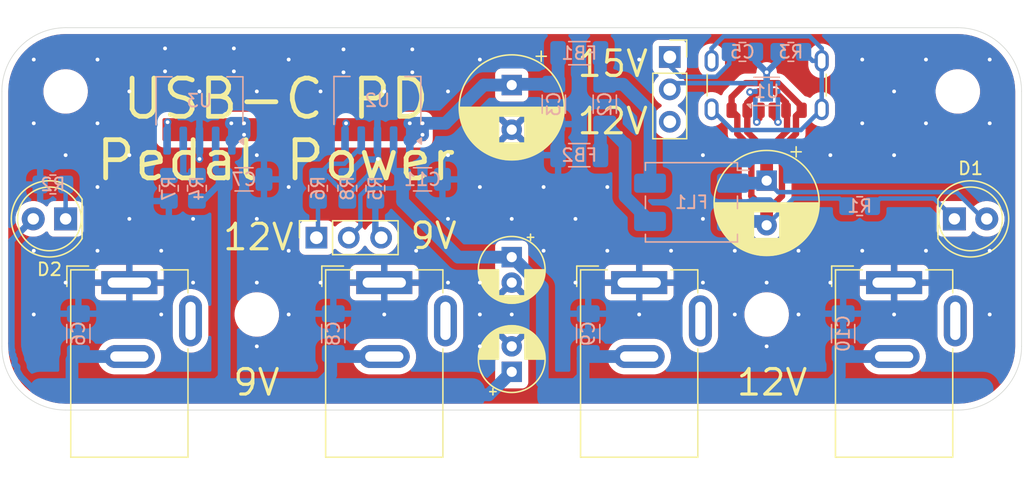
<source format=kicad_pcb>
(kicad_pcb
	(version 20241229)
	(generator "pcbnew")
	(generator_version "9.0")
	(general
		(thickness 1.6)
		(legacy_teardrops no)
	)
	(paper "A4")
	(layers
		(0 "F.Cu" jumper)
		(2 "B.Cu" signal)
		(9 "F.Adhes" user "F.Adhesive")
		(11 "B.Adhes" user "B.Adhesive")
		(13 "F.Paste" user)
		(15 "B.Paste" user)
		(5 "F.SilkS" user "F.Silkscreen")
		(7 "B.SilkS" user "B.Silkscreen")
		(1 "F.Mask" user)
		(3 "B.Mask" user)
		(17 "Dwgs.User" user "User.Drawings")
		(19 "Cmts.User" user "User.Comments")
		(21 "Eco1.User" user "User.Eco1")
		(23 "Eco2.User" user "User.Eco2")
		(25 "Edge.Cuts" user)
		(27 "Margin" user)
		(31 "F.CrtYd" user "F.Courtyard")
		(29 "B.CrtYd" user "B.Courtyard")
		(35 "F.Fab" user)
		(33 "B.Fab" user)
		(39 "User.1" user)
		(41 "User.2" user)
		(43 "User.3" user)
		(45 "User.4" user)
		(47 "User.5" user)
		(49 "User.6" user)
		(51 "User.7" user)
		(53 "User.8" user)
		(55 "User.9" user)
	)
	(setup
		(stackup
			(layer "F.SilkS"
				(type "Top Silk Screen")
			)
			(layer "F.Paste"
				(type "Top Solder Paste")
			)
			(layer "F.Mask"
				(type "Top Solder Mask")
				(thickness 0.01)
			)
			(layer "F.Cu"
				(type "copper")
				(thickness 0.035)
			)
			(layer "dielectric 1"
				(type "core")
				(thickness 1.51)
				(material "FR4")
				(epsilon_r 4.5)
				(loss_tangent 0.02)
			)
			(layer "B.Cu"
				(type "copper")
				(thickness 0.035)
			)
			(layer "B.Mask"
				(type "Bottom Solder Mask")
				(thickness 0.01)
			)
			(layer "B.Paste"
				(type "Bottom Solder Paste")
			)
			(layer "B.SilkS"
				(type "Bottom Silk Screen")
			)
			(copper_finish "None")
			(dielectric_constraints no)
		)
		(pad_to_mask_clearance 0)
		(allow_soldermask_bridges_in_footprints no)
		(tenting front back)
		(grid_origin 100 100)
		(pcbplotparams
			(layerselection 0x00000000_00000000_55555555_5755f5ff)
			(plot_on_all_layers_selection 0x00000000_00000000_00000000_00000000)
			(disableapertmacros no)
			(usegerberextensions no)
			(usegerberattributes yes)
			(usegerberadvancedattributes yes)
			(creategerberjobfile yes)
			(dashed_line_dash_ratio 12.000000)
			(dashed_line_gap_ratio 3.000000)
			(svgprecision 4)
			(plotframeref no)
			(mode 1)
			(useauxorigin no)
			(hpglpennumber 1)
			(hpglpenspeed 20)
			(hpglpendiameter 15.000000)
			(pdf_front_fp_property_popups yes)
			(pdf_back_fp_property_popups yes)
			(pdf_metadata yes)
			(pdf_single_document no)
			(dxfpolygonmode yes)
			(dxfimperialunits yes)
			(dxfusepcbnewfont yes)
			(psnegative no)
			(psa4output no)
			(plot_black_and_white yes)
			(sketchpadsonfab no)
			(plotpadnumbers no)
			(hidednponfab no)
			(sketchdnponfab yes)
			(crossoutdnponfab yes)
			(subtractmaskfromsilk no)
			(outputformat 1)
			(mirror no)
			(drillshape 0)
			(scaleselection 1)
			(outputdirectory "gerbers")
		)
	)
	(net 0 "")
	(net 1 "+9V")
	(net 2 "unconnected-(U1-D--Pad5)")
	(net 3 "GND")
	(net 4 "+15V")
	(net 5 "unconnected-(U1-D+-Pad4)")
	(net 6 "CC2")
	(net 7 "CC1")
	(net 8 "VBUS")
	(net 9 "Net-(SW1-A)")
	(net 10 "+12V")
	(net 11 "unconnected-(J2-Pad3)")
	(net 12 "unconnected-(J3-Pad3)")
	(net 13 "unconnected-(J4-Pad3)")
	(net 14 "unconnected-(J5-Pad3)")
	(net 15 "Net-(D1-K)")
	(net 16 "Net-(D2-K)")
	(net 17 "FB9")
	(net 18 "FB12")
	(net 19 "Net-(SW2-C)")
	(net 20 "Net-(SW2-A)")
	(net 21 "Net-(SW1-B)")
	(net 22 "unconnected-(SW1-C-Pad3)")
	(net 23 "GNDBUS")
	(net 24 "SHIELD")
	(net 25 "Net-(C2-Pad1)")
	(net 26 "Net-(C2-Pad2)")
	(footprint "LED_THT:LED_D5.0mm" (layer "F.Cu") (at 124.73 65))
	(footprint "Connector_USB:USB_C_Receptacle_GCT_USB4125-xx-x-0190_6P_TopMnt_Horizontal" (layer "F.Cu") (at 110 53.4 180))
	(footprint "MountingHole:MountingHole_3mm" (layer "F.Cu") (at 110 72.5))
	(footprint "LED_THT:LED_D5.0mm" (layer "F.Cu") (at 55 65 180))
	(footprint "Capacitor_THT:CP_Radial_D8.0mm_P3.50mm" (layer "F.Cu") (at 110 62 -90))
	(footprint "MountingHole:MountingHole_3mm" (layer "F.Cu") (at 55 55))
	(footprint "Connector_PinSocket_2.54mm:PinSocket_1x03_P2.54mm_Vertical" (layer "F.Cu") (at 74.675 66.475 90))
	(footprint "Connector_BarrelJack:BarrelJack_Wuerth_6941xx301002" (layer "F.Cu") (at 80 70))
	(footprint "Capacitor_THT:CP_Radial_D5.0mm_P2.00mm" (layer "F.Cu") (at 90 77 90))
	(footprint "Connector_BarrelJack:BarrelJack_Wuerth_6941xx301002" (layer "F.Cu") (at 120 70))
	(footprint "MountingHole:MountingHole_3mm" (layer "F.Cu") (at 70 72.5))
	(footprint "Connector_PinSocket_2.54mm:PinSocket_1x03_P2.54mm_Vertical" (layer "F.Cu") (at 102.4 52.3))
	(footprint "MountingHole:MountingHole_3mm" (layer "F.Cu") (at 125 55))
	(footprint "Connector_BarrelJack:BarrelJack_Wuerth_6941xx301002" (layer "F.Cu") (at 60 70))
	(footprint "Capacitor_THT:CP_Radial_D8.0mm_P3.50mm" (layer "F.Cu") (at 90 54.5 -90))
	(footprint "Connector_BarrelJack:BarrelJack_Wuerth_6941xx301002" (layer "F.Cu") (at 100 70))
	(footprint "Capacitor_THT:CP_Radial_D5.0mm_P2.00mm" (layer "F.Cu") (at 90 68 -90))
	(footprint "Resistor_SMD:R_0805_2012Metric_Pad1.20x1.40mm_HandSolder" (layer "B.Cu") (at 54 62.3 180))
	(footprint "Resistor_SMD:R_0805_2012Metric_Pad1.20x1.40mm_HandSolder" (layer "B.Cu") (at 65.3 62.6 90))
	(footprint "Resistor_SMD:R_0805_2012Metric_Pad1.20x1.40mm_HandSolder" (layer "B.Cu") (at 63.1 62.6 -90))
	(footprint "Capacitor_SMD:C_1206_3216Metric_Pad1.33x1.80mm_HandSolder" (layer "B.Cu") (at 69 61.9))
	(footprint "Capacitor_SMD:C_0805_2012Metric_Pad1.18x1.45mm_HandSolder"
		(layer "B.Cu")
		(uuid "41264f71-b196-498a-bbce-f7a6df73355d")
		(at 108.1 51.9)
		(descr "Capacitor SMD 0805 (2012 Metric), square (rectangular) end terminal, IPC-7351 nominal with elongated pad for handsoldering. (Body size source: IPC-SM-782 page 76, https://www.pcb-3d.com/wordpress/wp-content/uploads/ipc-sm-782a_amendment_1_and_2.pdf, https://docs.google.com/spreadsheets/d/1BsfQQcO9C6DZCsRaXUlFlo91Tg2WpOkGARC1WS5S8t0/edit?usp=sharing), generated with kicad-footprint-generator")
		(tags "capacitor handsolder")
		(property "Reference" "C5"
			(at 0 0 0)
			(layer "B.SilkS")
			(uuid "4b19e607-6892-462e-af6c-5c8594a6a68f")
			(effects
				(font
					(size 1 1)
					(thickness 0.15)
				)
				(justify mirror)
			)
		)
		(property "Value" "4.7nF"
			(at 0 -1.68 0)
			(layer "B.Fab")
			(uuid "31379c1b-10cc-487e-af0e-05e73a800202")
		
... [327835 chars truncated]
</source>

HOW TO COMPLETE THIS TASK
From the records above, retype only the lines starting at the line that contains "(grid_origin 100 100)" and ending at the line that contains "(pdf_front_fp_property_popups yes)", both included.

SOLUTION TO THE EXERCISE
		(grid_origin 100 100)
		(pcbplotparams
			(layerselection 0x00000000_00000000_55555555_5755f5ff)
			(plot_on_all_layers_selection 0x00000000_00000000_00000000_00000000)
			(disableapertmacros no)
			(usegerberextensions no)
			(usegerberattributes yes)
			(usegerberadvancedattributes yes)
			(creategerberjobfile yes)
			(dashed_line_dash_ratio 12.000000)
			(dashed_line_gap_ratio 3.000000)
			(svgprecision 4)
			(plotframeref no)
			(mode 1)
			(useauxorigin no)
			(hpglpennumber 1)
			(hpglpenspeed 20)
			(hpglpendiameter 15.000000)
			(pdf_front_fp_property_popups yes)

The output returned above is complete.